Over the past few weeks, I've been trying to learn something about the economics of oil. If armies move on their stomachs, as the old soldier's expression has it, then supply chains move on petroleum. The global flow of goods depends on a reliable flow of affordable fuel.

This magazine has carried some excellent articles on the long-term prospects for oil and what they mean for managing supply chains. But even with the certainty that we've reached "the end of cheap oil," one would think that in the short term, normal rules of supply and demand would take hold. That was not the case in late 2011 and early 2012, when prices remained high even as demand fell and inventories grew.

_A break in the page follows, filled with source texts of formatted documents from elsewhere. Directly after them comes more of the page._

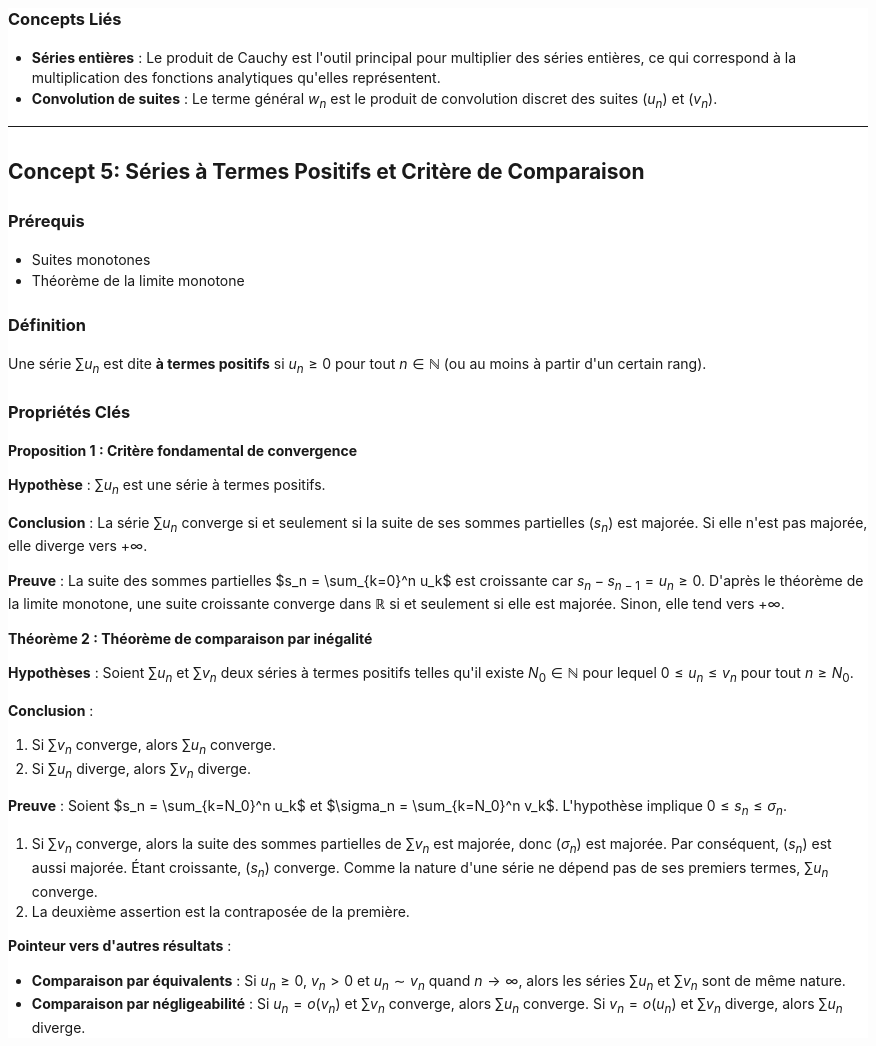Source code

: ### Concepts Liés

-   **Séries entières** : Le produit de Cauchy est l'outil principal pour multiplier des séries entières, ce qui correspond à la multiplication des fonctions analytiques qu'elles représentent.
-   **Convolution de suites** : Le terme général $w_n$ est le produit de convolution discret des suites $(u_n)$ et $(v_n)$.

---

## Concept 5: Séries à Termes Positifs et Critère de Comparaison

### Prérequis

-   Suites monotones
-   Théorème de la limite monotone

### Définition

Une série $\sum u_n$ est dite **à termes positifs** si $u_n \ge 0$ pour tout $n \in \mathbb{N}$ (ou au moins à partir d'un certain rang).

### Propriétés Clés

**Proposition 1 : Critère fondamental de convergence**

**Hypothèse** : $\sum u_n$ est une série à termes positifs.

**Conclusion** : La série $\sum u_n$ converge si et seulement si la suite de ses sommes partielles $(s_n)$ est majorée. Si elle n'est pas majorée, elle diverge vers $+\infty$.

**Preuve** : La suite des sommes partielles $s_n = \sum_{k=0}^n u_k$ est croissante car $s_n - s_{n-1} = u_n \ge 0$. D'après le théorème de la limite monotone, une suite croissante converge dans $\mathbb{R}$ si et seulement si elle est majorée. Sinon, elle tend vers $+\infty$.

**Théorème 2 : Théorème de comparaison par inégalité**

**Hypothèses** : Soient $\sum u_n$ et $\sum v_n$ deux séries à termes positifs telles qu'il existe $N_0 \in \mathbb{N}$ pour lequel $0 \le u_n \le v_n$ pour tout $n \ge N_0$.

**Conclusion** :

1.  Si $\sum v_n$ converge, alors $\sum u_n$ converge.
2.  Si $\sum u_n$ diverge, alors $\sum v_n$ diverge.

**Preuve** : Soient $s_n = \sum_{k=N_0}^n u_k$ et $\sigma_n = \sum_{k=N_0}^n v_k$. L'hypothèse implique $0 \le s_n \le \sigma_n$.

1.  Si $\sum v_n$ converge, alors la suite des sommes partielles de $\sum v_n$ est majorée, donc $(\sigma_n)$ est majorée. Par conséquent, $(s_n)$ est aussi majorée. Étant croissante, $(s_n)$ converge. Comme la nature d'une série ne dépend pas de ses premiers termes, $\sum u_n$ converge.
2.  La deuxième assertion est la contraposée de la première.

**Pointeur vers d'autres résultats** :

-   **Comparaison par équivalents** : Si $u_n \ge 0$, $v_n > 0$ et $u_n \sim v_n$ quand $n \to \infty$, alors les séries $\sum u_n$ et $\sum v_n$ sont de même nature.
-   **Comparaison par négligeabilité** : Si $u_n = o(v_n)$ et $\sum v_n$ converge, alors $\sum u_n$ converge. Si $v_n = o(u_n)$ et $\sum v_n$ diverge, alors $\sum u_n$ diverge.
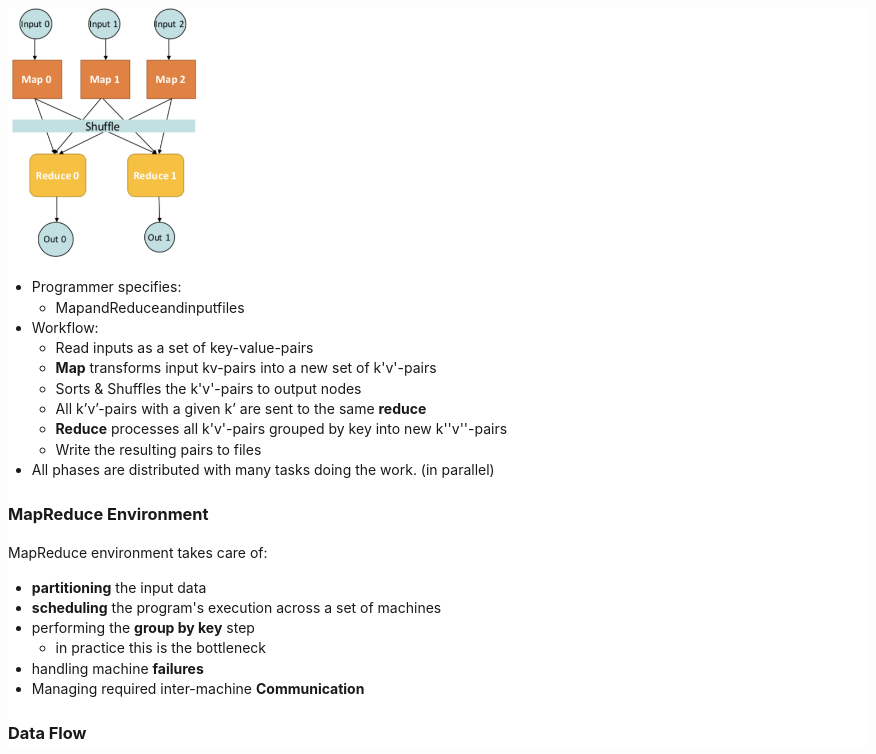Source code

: <img src="./pic/mapreduce-dataflow.png" height="250px">

- Programmer specifies:
  - MapandReduceandinputfiles
- Workflow:
  - Read inputs as a set of key-value-pairs
  - **Map** transforms input kv-pairs into a new set of k'v'-pairs
  - Sorts & Shuffles the k'v'-pairs to output nodes
  - All k’v’-pairs with a given k’ are sent to the same **reduce**
  - **Reduce** processes all k'v'-pairs grouped by key into new k''v''-pairs
  - Write the resulting pairs to files
- All phases are distributed with many tasks doing the work. (in parallel)



### MapReduce Environment

MapReduce environment takes care of:

- __partitioning__ the input data
- __scheduling__ the program's execution across a set of machines
- performing the __group by key__ step
  - in practice this is the bottleneck
- handling machine __failures__
- Managing required inter-machine __Communication__





### Data Flow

The factors driving oil economics are dizzyingly complex. It's that complexity that leads to some counterintuitive realities, such as the disconnect between supply, demand, and price. Or this one: while the United States seeks ways to wean itself from imported oil, it is exporting petroleum products at the same time. Or this: a proposed regulation that's meant to limit speculation and price volatility in U.S. oil trading might do just the opposite.

I am drawing heavily on a presentation that Hussein Allidina, a senior petroleum researcher for the investment firm Morgan Stanley, made to the annual Nasstrac conference at the end of April, and on information derived from the International Energy Agency's monthly Oil Market Report. (Any faulty analysis here is all mine, however.)

Demand across the 34 industrial nations that make up the Organization for Economic Co-operation and Development (OECD) was relatively weak over the winter, according to Allidina, but prices stayed high in part because of lingering fears about the potential for an Israeli attack on Iran and because of some temporary supply disruptions. As bad as it seemed in the United States, it was worse in Europe and India, where prices were close to their 2008 peaks. OPEC—the Organization of the Petroleum Exporting Countries—continued to build inventories, not in spite of lower demand but because prices remained high.

But longer-term, demand is almost certain to grow faster than supplies. The world consumes some 90 million barrels a day, but Allidina projects that by 2016 total supply will grow by only about 6.6 million barrels a day. Keep in mind that while the United States and Europe are growing slowly, the economies of India, China, and other developing nations continue to grow rapidly. Price and supply volatility seem almost a given for years to come.

For a long time now, we've talked about the globalization of supply chains, and globalization is a real phenomenon. But I suspect we had better keep a close eye on the development of regional supply chains as businesses look for closer physical alignment among sourcing, production, and distribution as a means of protecting themselves at least a bit from the economics of oil.